In such trials, the ethical imperative to allow patients to discontinue randomised treatment and the fact that more in the placebo group usually do so, means that in a per protocol analysis there are likely to be more severely ill individuals in the group receiving ICSs. Thus a per protocol analysis will often underestimate the effect of the withdrawal of treatment on the target population as a whole, and its usefulness in trials at the explanatory end of the spectrum is diminished because an underestimate of effect might lead to treatment being withdrawn when in fact this withdrawal may be harmful. Intention-to-treat analyses make more sense in these trials, but should be interpreted in the context in which the trial is being undertaken. Given the potential differences between the management of patients in different trials, as illustrated in this paper, this interpretation may be unique to the context, and comparisons between different trial results should be made with caution.

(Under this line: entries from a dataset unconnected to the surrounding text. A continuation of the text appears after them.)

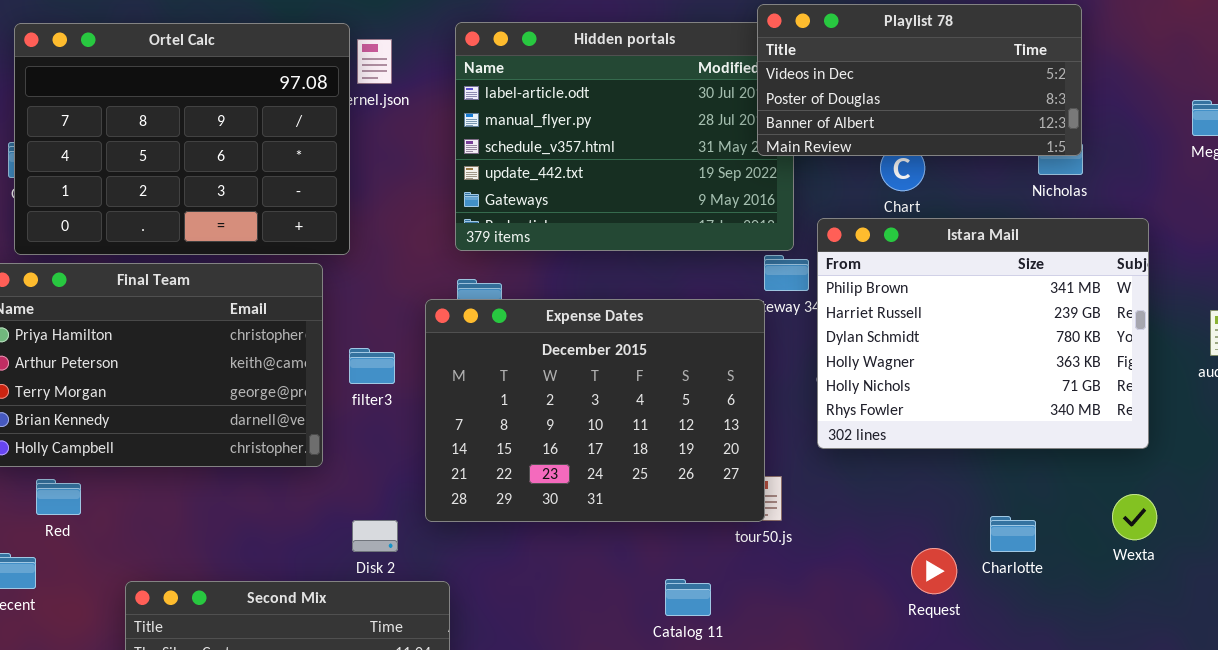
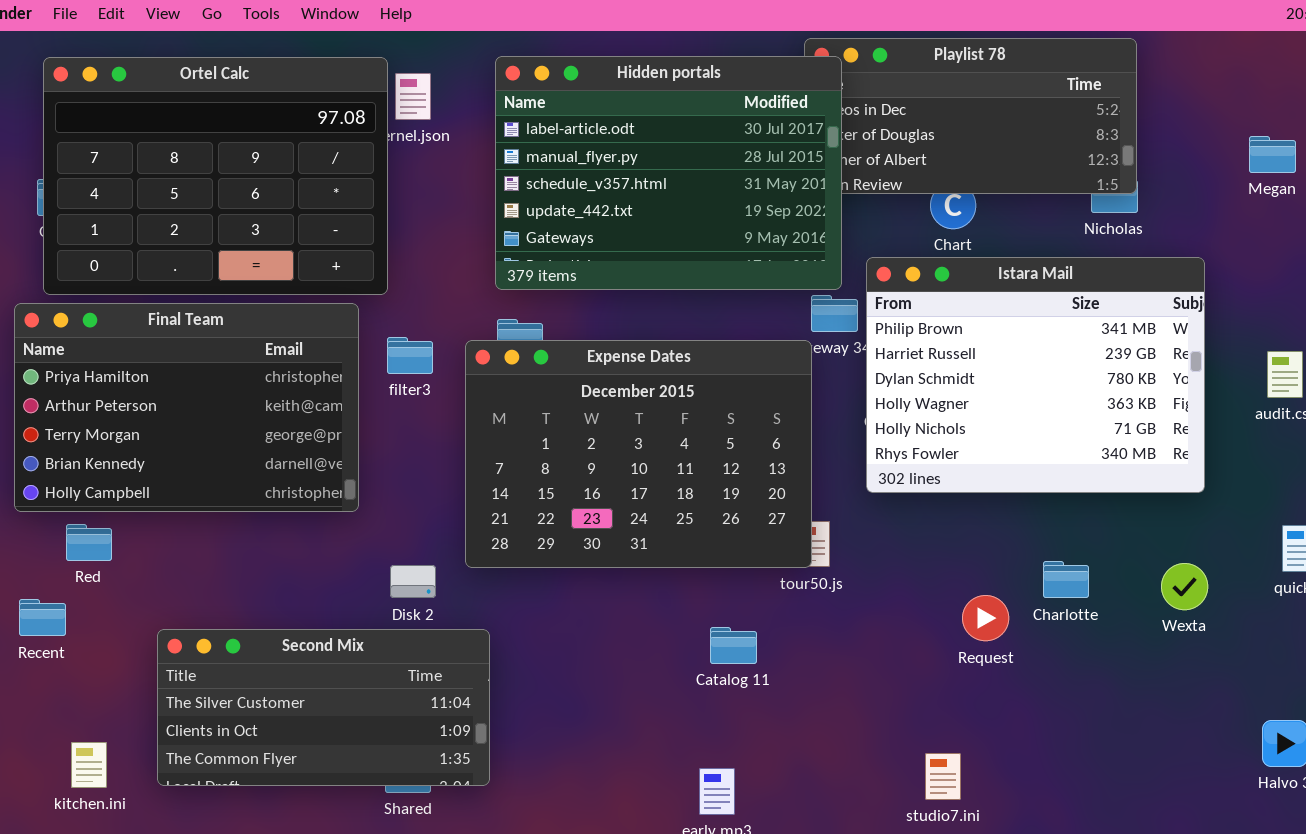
Hidden portals: [455,22,794,251] -> [495,56,842,290], raised
filter3: [349,348,395,384] -> [387,337,433,374], moved
Wexta: [1112,494,1157,540] -> [1161,563,1208,610], moved

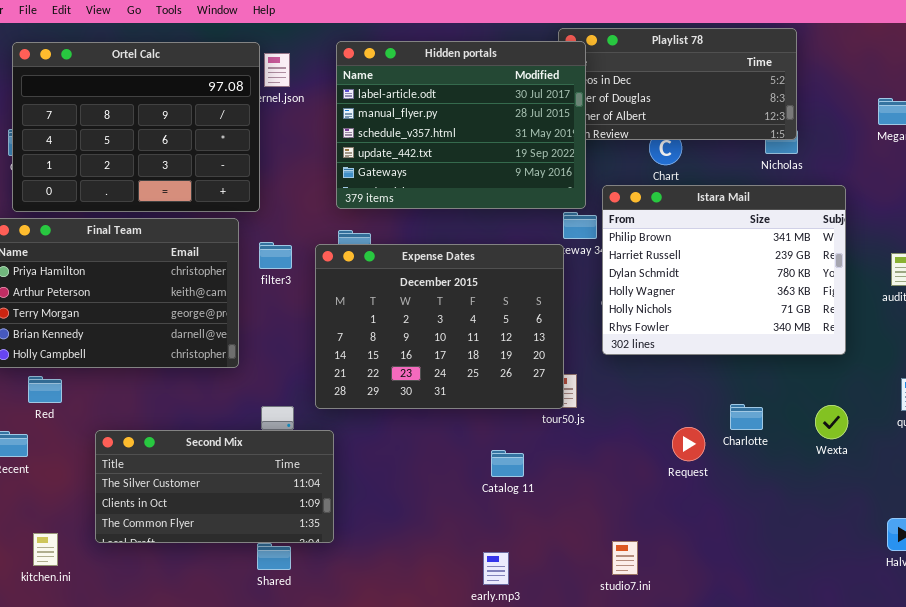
Second Mix: [157,629,490,786] -> [95,430,334,543], moved
studio7.ini: [925,753,961,800] -> [612,541,638,575], moved

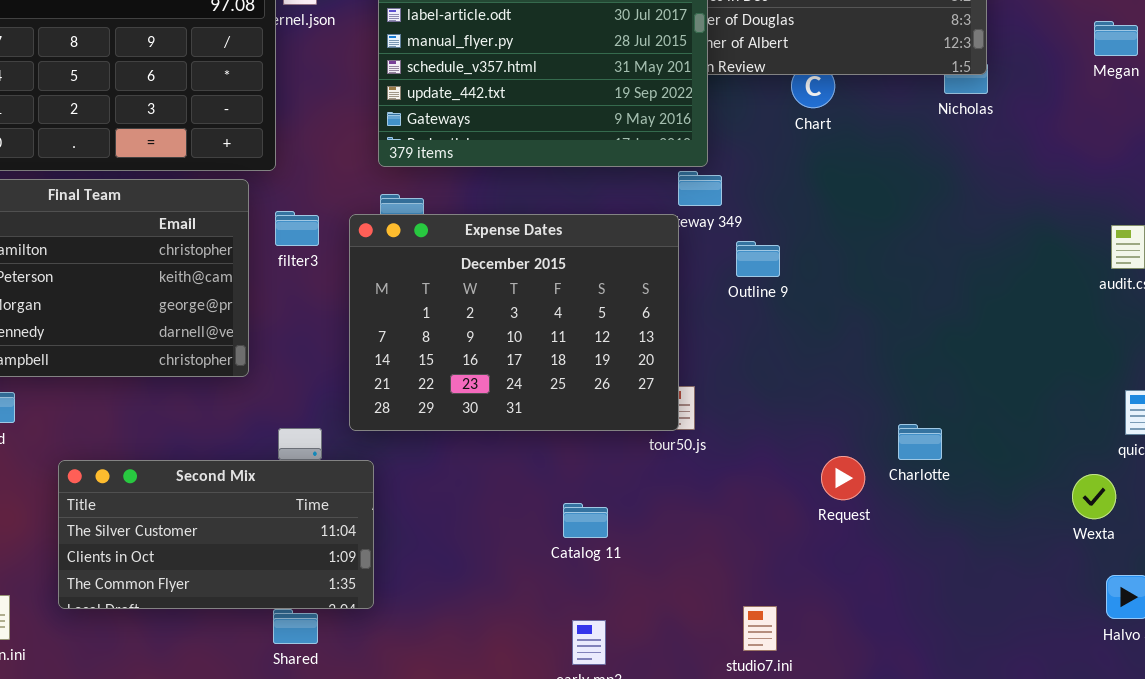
Istara Mail: [602,185,846,355] -> none, closed
Wexta: [815,405,848,439] -> [1072,474,1116,519], moved
Catalog 11: [491,450,524,477] -> [563,503,608,538], moved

Whether there are more suitable analyses for trials in which treatment is withdrawn is an important question. For trials with binary outcomes, Graham Dunn developed a method of allowing for non-compliance while effectively keeping all individuals in an analysis thus overcoming one of the criticisms of per protocol analyses that the balance achieved by randomisation is broken [24]. To our knowledge, there are no publications extending this method to survival analysis, particularly when outcomes are repeated, or to trials in which medication is withdrawn. However, a more important question than the overall effect of withdrawal of treatment on the population may be the identification of patients for whom withdrawal likely to be non-detrimental either in the short or long term.

A further issue in relation to interpretation is the risk of bias introduced by unblinding of patients who have had an exacerbation severe enough to warrant a discontinuation of randomised treatment. It seems likely that there will be more of these patients in the placebo group and this may introduce performance bias.

Clinical implications

At the moment there are no national or international guidelines advocating the withdrawal of inhaled corticosteroids in those with COPD. Our review does not indicate that patients withdrawn from inhaled corticosteroids will, in general, have substantially worse outcomes than those not withdrawn. Nevertheless, we cannot advocate the withdrawal of inhaled corticosteroids in patients with COPD until further studies confirm which subsets of COPD patients benefit from this treatment and which subsets are at most risk of developing side effects.

Conclusion

The withdrawal of ICS in patients with COPD may cause exacerbations sooner with a smaller effect on the number of exacerbations. Effects differ according to the definition of outcome and setting and management of patients within the trial. Clarity is needed in the reporting of these trials, particularly in defining exacerbations, reporting the management of exacerbations severe enough to warrant discontinuation of randomised treatment, the description of individuals who discontinue, and the collection and analysis of their outcomes. ITT analyses are appropriate for these trials, but other methods of analysis could be explored including analyses which attempt to identify those for whom discontinuation results in little in the way of detrimental effects.